*** Opening of AVAILABLE DATA ***
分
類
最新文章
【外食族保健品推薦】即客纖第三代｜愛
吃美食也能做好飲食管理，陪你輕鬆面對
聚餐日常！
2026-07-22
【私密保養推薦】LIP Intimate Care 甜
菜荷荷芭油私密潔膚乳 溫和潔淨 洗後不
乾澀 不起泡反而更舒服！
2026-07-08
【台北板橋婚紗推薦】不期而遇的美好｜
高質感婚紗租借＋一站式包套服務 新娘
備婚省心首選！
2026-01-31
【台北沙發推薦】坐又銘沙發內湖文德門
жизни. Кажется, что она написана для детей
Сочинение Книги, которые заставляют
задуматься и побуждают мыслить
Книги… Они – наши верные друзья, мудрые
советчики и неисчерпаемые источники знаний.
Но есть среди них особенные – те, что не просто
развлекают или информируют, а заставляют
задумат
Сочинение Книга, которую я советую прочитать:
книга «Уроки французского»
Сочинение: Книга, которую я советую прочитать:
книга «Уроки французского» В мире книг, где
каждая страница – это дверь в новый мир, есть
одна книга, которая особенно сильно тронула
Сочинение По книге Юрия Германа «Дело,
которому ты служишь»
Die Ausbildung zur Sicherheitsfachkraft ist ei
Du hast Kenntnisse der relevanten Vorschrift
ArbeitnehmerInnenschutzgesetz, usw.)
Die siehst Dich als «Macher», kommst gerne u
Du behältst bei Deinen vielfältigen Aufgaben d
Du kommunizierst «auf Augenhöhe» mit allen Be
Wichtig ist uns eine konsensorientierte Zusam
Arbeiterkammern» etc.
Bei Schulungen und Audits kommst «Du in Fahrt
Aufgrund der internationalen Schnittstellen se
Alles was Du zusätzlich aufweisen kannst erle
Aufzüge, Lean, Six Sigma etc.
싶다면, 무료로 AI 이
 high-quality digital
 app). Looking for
*** Close of AVAILABLE DATA ***
YOUR INSTRUCTIONS
Please retype each entry above exactly as it is written.

RESULT FOR THIS TASK
分
類
最新文章
【外食族保健品推薦】即客纖第三代｜愛
吃美食也能做好飲食管理，陪你輕鬆面對
聚餐日常！
2026-07-22
【私密保養推薦】LIP Intimate Care 甜
菜荷荷芭油私密潔膚乳 溫和潔淨 洗後不
乾澀 不起泡反而更舒服！
2026-07-08
【台北板橋婚紗推薦】不期而遇的美好｜
高質感婚紗租借＋一站式包套服務 新娘
備婚省心首選！
2026-01-31
【台北沙發推薦】坐又銘沙發內湖文德門
жизни. Кажется, что она написана для детей
Сочинение Книги, которые заставляют
задуматься и побуждают мыслить
Книги… Они – наши верные друзья, мудрые
советчики и неисчерпаемые источники знаний.
Но есть среди них особенные – те, что не просто
развлекают или информируют, а заставляют
задумат
Сочинение Книга, которую я советую прочитать:
книга «Уроки французского»
Сочинение: Книга, которую я советую прочитать:
книга «Уроки французского» В мире книг, где
каждая страница – это дверь в новый мир, есть
одна книга, которая особенно сильно тронула
Сочинение По книге Юрия Германа «Дело,
которому ты служишь»
Die Ausbildung zur Sicherheitsfachkraft ist ei
Du hast Kenntnisse der relevanten Vorschrift
ArbeitnehmerInnenschutzgesetz, usw.)
Die siehst Dich als «Macher», kommst gerne u
Du behältst bei Deinen vielfältigen Aufgaben d
Du kommunizierst «auf Augenhöhe» mit allen Be
Wichtig ist uns eine konsensorientierte Zusam
Arbeiterkammern» etc.
Bei Schulungen und Audits kommst «Du in Fahrt
Aufgrund der internationalen Schnittstellen se
Alles was Du zusätzlich aufweisen kannst erle
Aufzüge, Lean, Six Sigma etc.
싶다면, 무료로 AI 이
 high-quality digital
 app). Looking for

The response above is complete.